*TWOJE ZADANIE:*
Przepisz fragment tekstu o kolejkach do wyciągów narciarskich od słów „Nowych które powstały” aż do słów „nartach było więcej.” włącznie, zastępując w nim „orczyki” wyrazem „wyciągi”.

Ilekroć stoję w kolejce do wyciągu, najczęściej kilka minut, to przypominają mi się czasy gdy do wyciągów orczykowych stało się 40 min co było standardem, a często i ok. godziny.
Piszę tu o latach 80-tych i pierwszej połowie lat 90-tych, później było coraz luźniej.
Moim zdaniem narciarstwo wtedy było popularniejsze, i było więcej narciarzy niż obecnie.
Obecnie funkcjonuje mniej ośrodków narciarskich niż w tamtych czasach, niektóre są wspomniane w wątku „Ośrodki widma”.
Nowych które powstały od zera jest niewiele. Obecne nowoczesne ośrodki to najczęściej zmodernizowane byłe orczyki.
Również znajomych czy to ze szkoły, z pracy którzy jeździli na nartach było więcej.

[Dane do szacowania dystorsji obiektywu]

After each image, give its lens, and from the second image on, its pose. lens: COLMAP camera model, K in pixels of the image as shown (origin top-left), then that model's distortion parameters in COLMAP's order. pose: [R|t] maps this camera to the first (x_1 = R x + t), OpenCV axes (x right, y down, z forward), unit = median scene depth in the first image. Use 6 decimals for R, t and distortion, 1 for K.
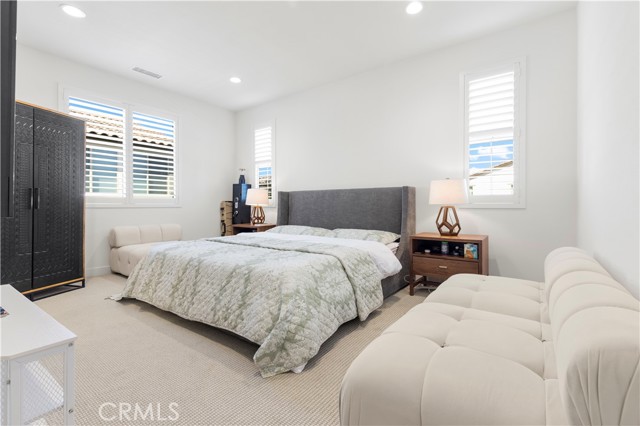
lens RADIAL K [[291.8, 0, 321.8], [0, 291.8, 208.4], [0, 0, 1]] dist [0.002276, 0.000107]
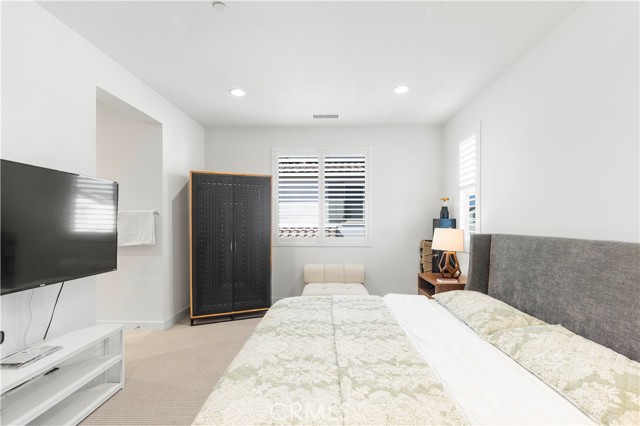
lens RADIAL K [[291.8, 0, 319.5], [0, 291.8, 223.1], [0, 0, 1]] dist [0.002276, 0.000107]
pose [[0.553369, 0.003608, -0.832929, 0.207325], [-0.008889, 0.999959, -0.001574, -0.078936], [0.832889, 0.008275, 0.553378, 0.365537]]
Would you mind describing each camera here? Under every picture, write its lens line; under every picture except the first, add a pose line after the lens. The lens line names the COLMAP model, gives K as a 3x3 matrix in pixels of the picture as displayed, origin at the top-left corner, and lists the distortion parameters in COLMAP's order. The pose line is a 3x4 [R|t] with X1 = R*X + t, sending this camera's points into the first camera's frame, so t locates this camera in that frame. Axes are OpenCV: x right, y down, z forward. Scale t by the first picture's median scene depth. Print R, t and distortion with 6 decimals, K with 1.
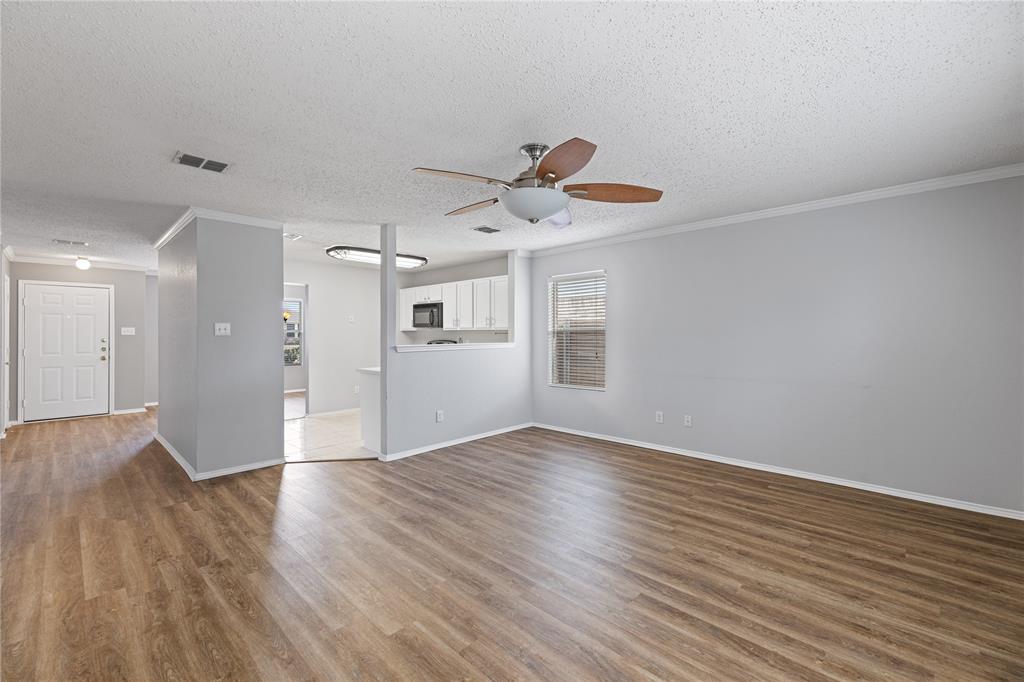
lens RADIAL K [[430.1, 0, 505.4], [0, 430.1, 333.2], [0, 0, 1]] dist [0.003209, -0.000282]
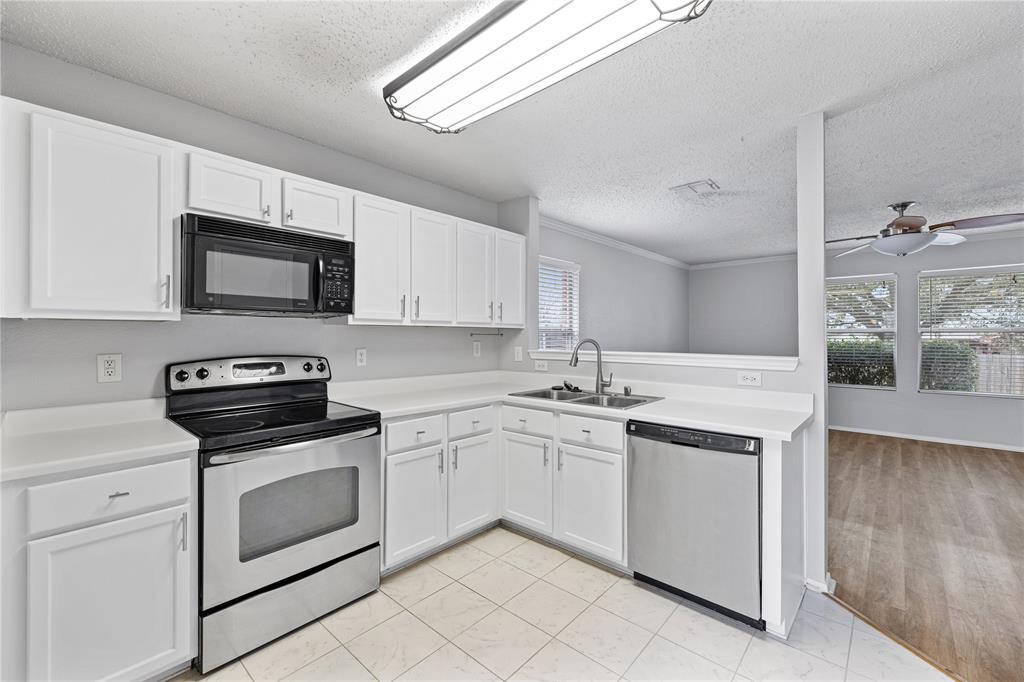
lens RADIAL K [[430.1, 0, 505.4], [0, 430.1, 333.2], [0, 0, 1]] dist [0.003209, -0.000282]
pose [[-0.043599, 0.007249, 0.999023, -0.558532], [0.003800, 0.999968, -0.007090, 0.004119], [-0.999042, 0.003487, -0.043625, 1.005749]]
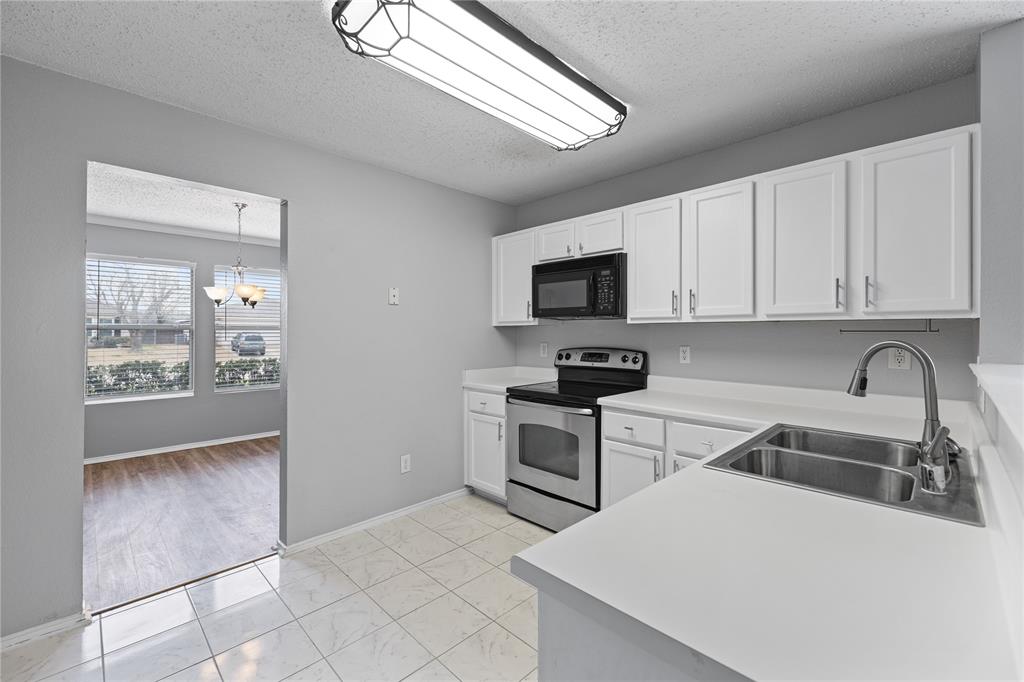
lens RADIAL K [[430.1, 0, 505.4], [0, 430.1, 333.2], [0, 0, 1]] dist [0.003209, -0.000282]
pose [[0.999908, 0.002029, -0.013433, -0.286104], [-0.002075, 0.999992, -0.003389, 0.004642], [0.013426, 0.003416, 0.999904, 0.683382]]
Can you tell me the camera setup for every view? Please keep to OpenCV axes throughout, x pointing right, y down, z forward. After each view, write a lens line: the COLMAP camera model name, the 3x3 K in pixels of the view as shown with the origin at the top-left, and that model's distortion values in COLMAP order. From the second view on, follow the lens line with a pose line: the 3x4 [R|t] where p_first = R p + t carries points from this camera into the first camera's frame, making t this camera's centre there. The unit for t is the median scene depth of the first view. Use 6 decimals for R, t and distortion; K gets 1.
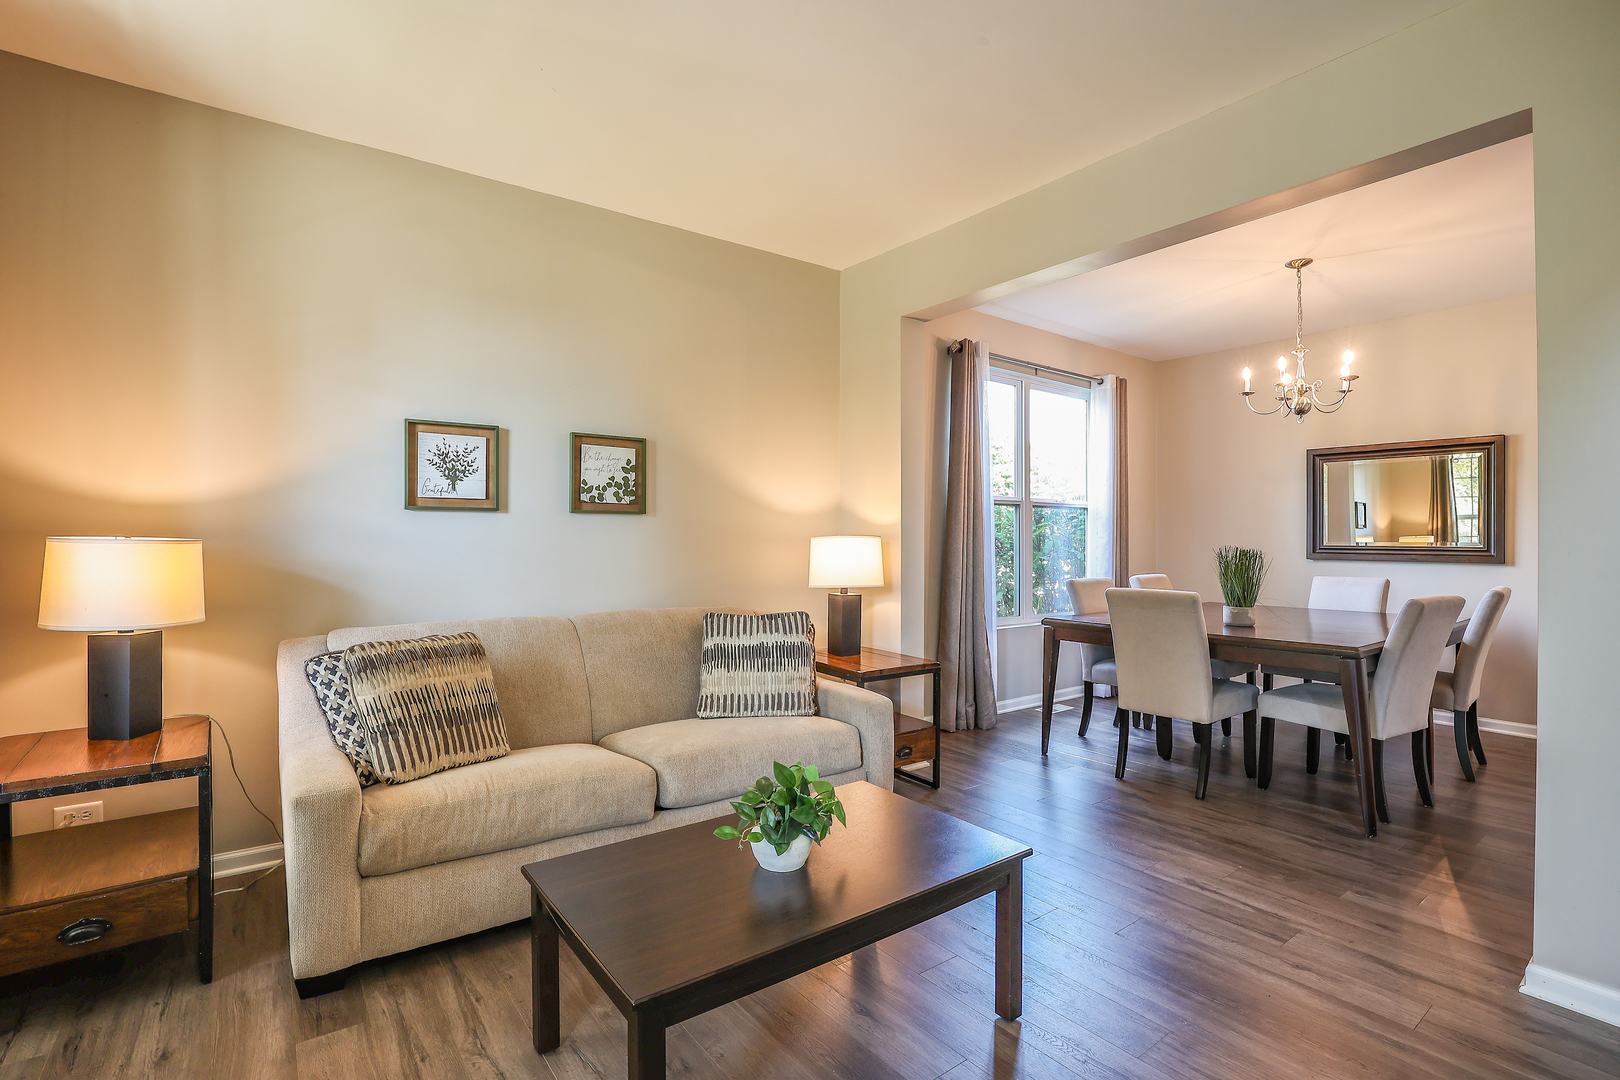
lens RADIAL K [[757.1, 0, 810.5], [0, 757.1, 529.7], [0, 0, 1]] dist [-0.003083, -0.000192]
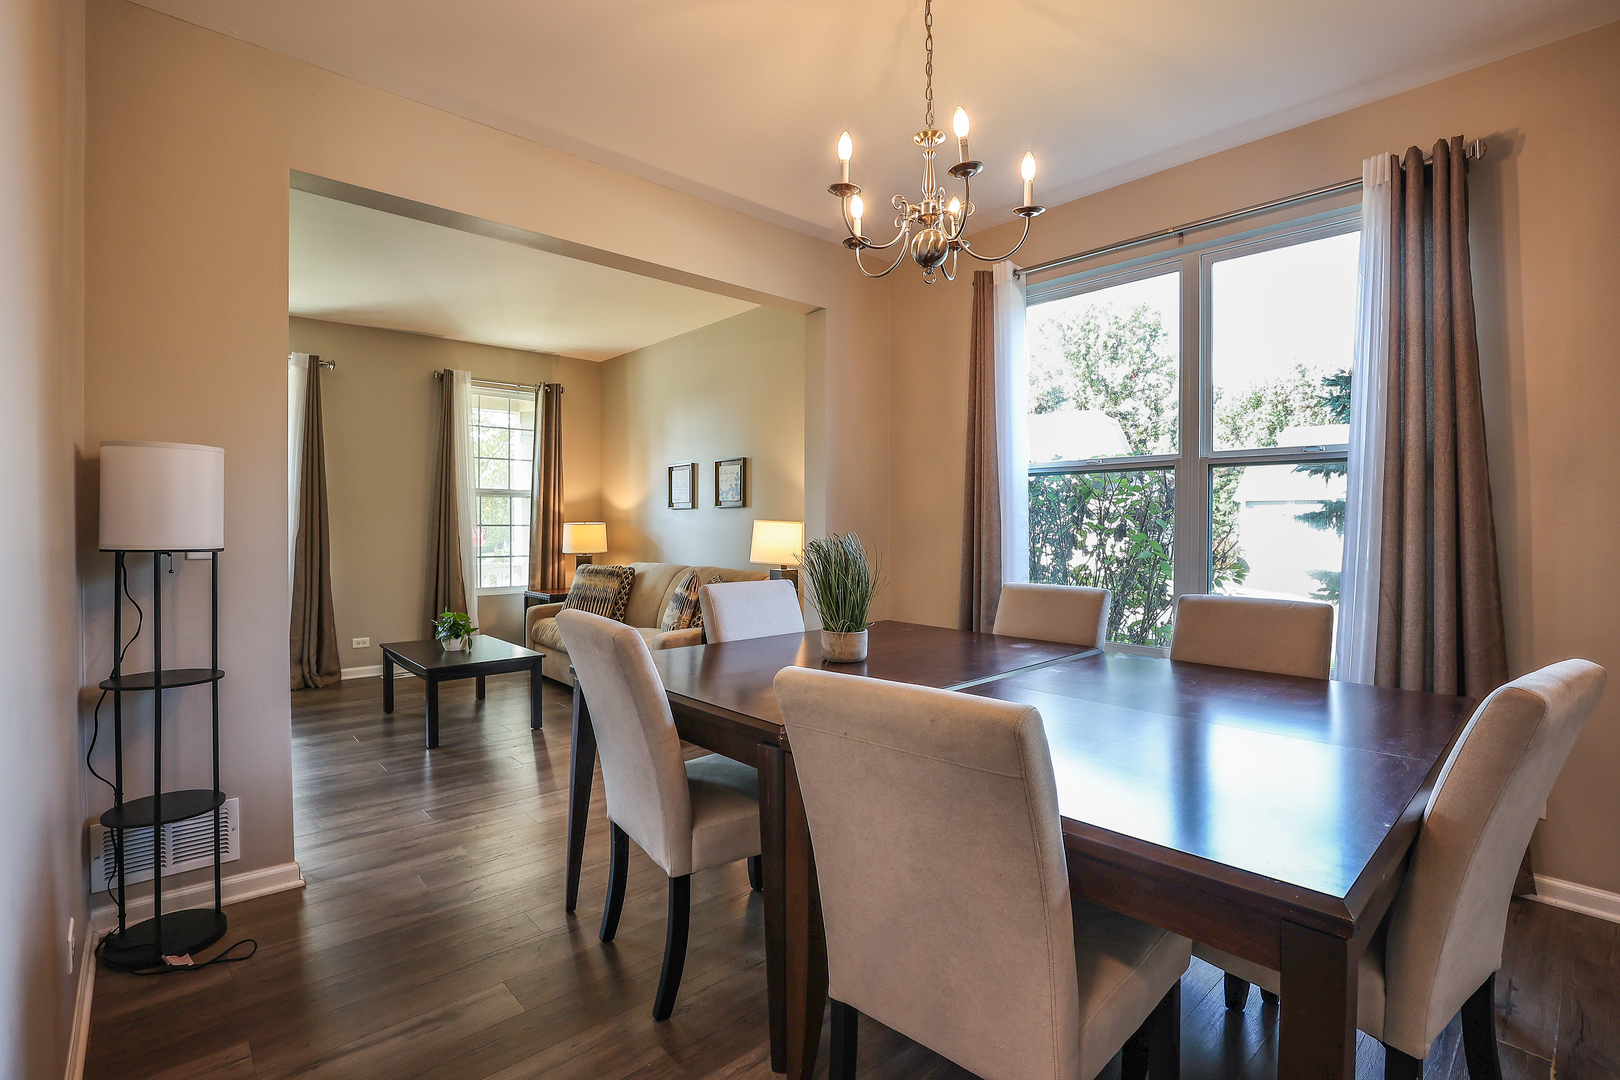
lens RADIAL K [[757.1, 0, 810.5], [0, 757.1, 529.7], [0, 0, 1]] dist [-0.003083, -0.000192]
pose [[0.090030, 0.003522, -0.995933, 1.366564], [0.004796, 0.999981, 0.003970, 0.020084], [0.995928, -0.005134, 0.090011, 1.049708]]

*ROZWIĄZANIE ZADANIA:*
Nowych które powstały od zera jest niewiele. Obecne nowoczesne ośrodki to najczęściej zmodernizowane byłe wyciągi.
Również znajomych czy to ze szkoły, z pracy którzy jeździli na nartach było więcej.